(Stored data entries)
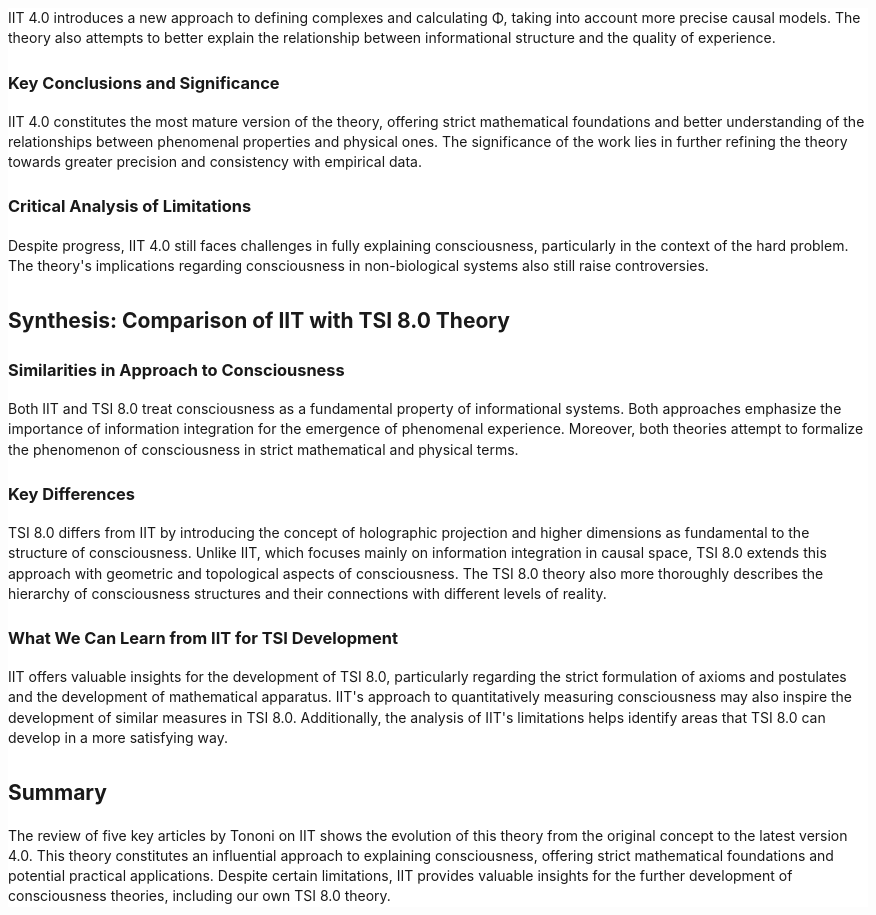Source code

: IIT 4.0 introduces a new approach to defining complexes and calculating Φ, taking into account more precise causal models. The theory also attempts to better explain the relationship between informational structure and the quality of experience.

### Key Conclusions and Significance

IIT 4.0 constitutes the most mature version of the theory, offering strict mathematical foundations and better understanding of the relationships between phenomenal properties and physical ones. The significance of the work lies in further refining the theory towards greater precision and consistency with empirical data.

### Critical Analysis of Limitations

Despite progress, IIT 4.0 still faces challenges in fully explaining consciousness, particularly in the context of the hard problem. The theory's implications regarding consciousness in non-biological systems also still raise controversies.

## Synthesis: Comparison of IIT with TSI 8.0 Theory

### Similarities in Approach to Consciousness

Both IIT and TSI 8.0 treat consciousness as a fundamental property of informational systems. Both approaches emphasize the importance of information integration for the emergence of phenomenal experience. Moreover, both theories attempt to formalize the phenomenon of consciousness in strict mathematical and physical terms.

### Key Differences

TSI 8.0 differs from IIT by introducing the concept of holographic projection and higher dimensions as fundamental to the structure of consciousness. Unlike IIT, which focuses mainly on information integration in causal space, TSI 8.0 extends this approach with geometric and topological aspects of consciousness. The TSI 8.0 theory also more thoroughly describes the hierarchy of consciousness structures and their connections with different levels of reality.

### What We Can Learn from IIT for TSI Development

IIT offers valuable insights for the development of TSI 8.0, particularly regarding the strict formulation of axioms and postulates and the development of mathematical apparatus. IIT's approach to quantitatively measuring consciousness may also inspire the development of similar measures in TSI 8.0. Additionally, the analysis of IIT's limitations helps identify areas that TSI 8.0 can develop in a more satisfying way.

## Summary

The review of five key articles by Tononi on IIT shows the evolution of this theory from the original concept to the latest version 4.0. This theory constitutes an influential approach to explaining consciousness, offering strict mathematical foundations and potential practical applications. Despite certain limitations, IIT provides valuable insights for the further development of consciousness theories, including our own TSI 8.0 theory.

§ TRY IT
Your task is to retype the entries verbatim, starting with the line that holds "### Key Conclusions and Significance" and stopping after the line that holds "### Key Differences".

§ RESPONSE BELOW
### Key Conclusions and Significance

IIT 4.0 constitutes the most mature version of the theory, offering strict mathematical foundations and better understanding of the relationships between phenomenal properties and physical ones. The significance of the work lies in further refining the theory towards greater precision and consistency with empirical data.

### Critical Analysis of Limitations

Despite progress, IIT 4.0 still faces challenges in fully explaining consciousness, particularly in the context of the hard problem. The theory's implications regarding consciousness in non-biological systems also still raise controversies.

## Synthesis: Comparison of IIT with TSI 8.0 Theory

### Similarities in Approach to Consciousness

Both IIT and TSI 8.0 treat consciousness as a fundamental property of informational systems. Both approaches emphasize the importance of information integration for the emergence of phenomenal experience. Moreover, both theories attempt to formalize the phenomenon of consciousness in strict mathematical and physical terms.

### Key Differences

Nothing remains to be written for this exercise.